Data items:
______________________________
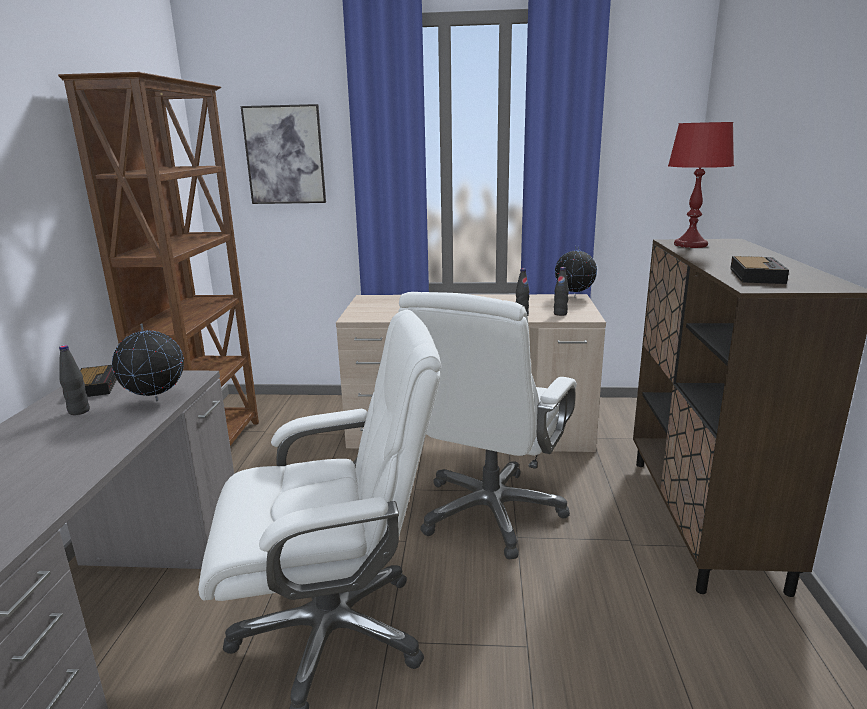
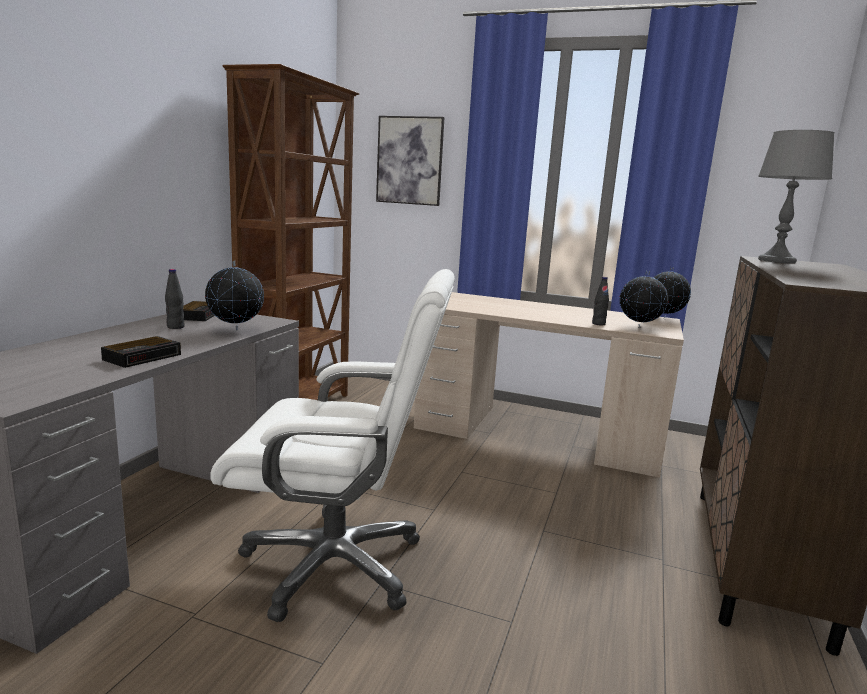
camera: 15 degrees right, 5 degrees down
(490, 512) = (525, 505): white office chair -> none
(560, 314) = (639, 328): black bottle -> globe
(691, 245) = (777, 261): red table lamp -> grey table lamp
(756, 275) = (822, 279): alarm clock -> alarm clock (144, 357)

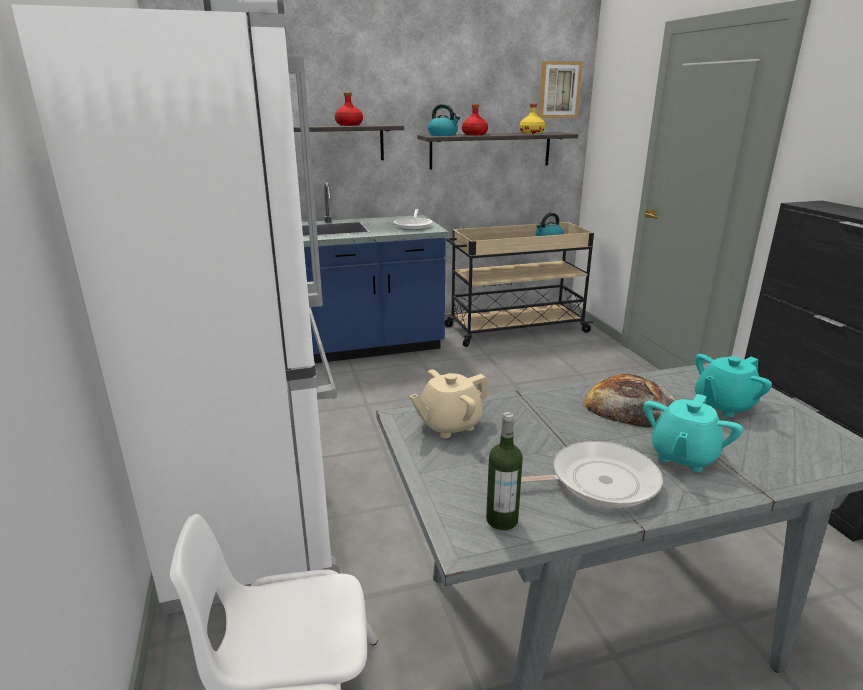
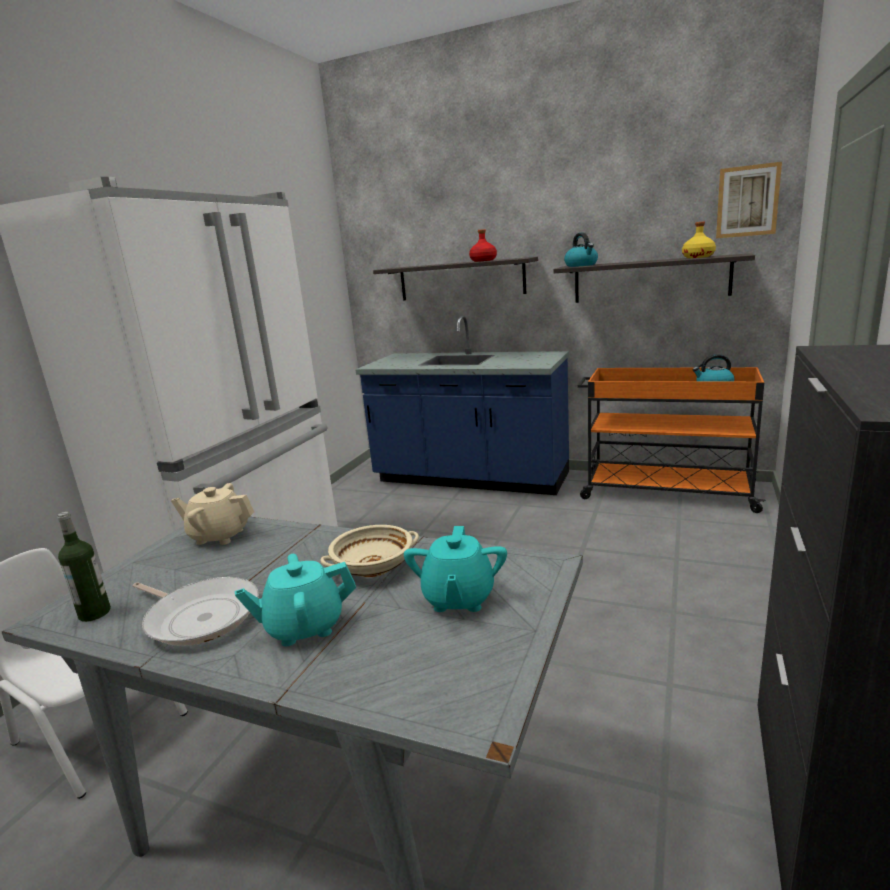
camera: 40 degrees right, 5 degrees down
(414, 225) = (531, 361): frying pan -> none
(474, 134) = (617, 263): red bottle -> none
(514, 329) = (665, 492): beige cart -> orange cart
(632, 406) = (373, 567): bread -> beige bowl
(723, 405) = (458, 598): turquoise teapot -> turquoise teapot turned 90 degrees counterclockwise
______________________________
Return all lines from the data that include the string "degrees".

camera: 15 degrees right, 5 degrees down
camera: 40 degrees right, 5 degrees down
(723, 405) = (458, 598): turquoise teapot -> turquoise teapot turned 90 degrees counterclockwise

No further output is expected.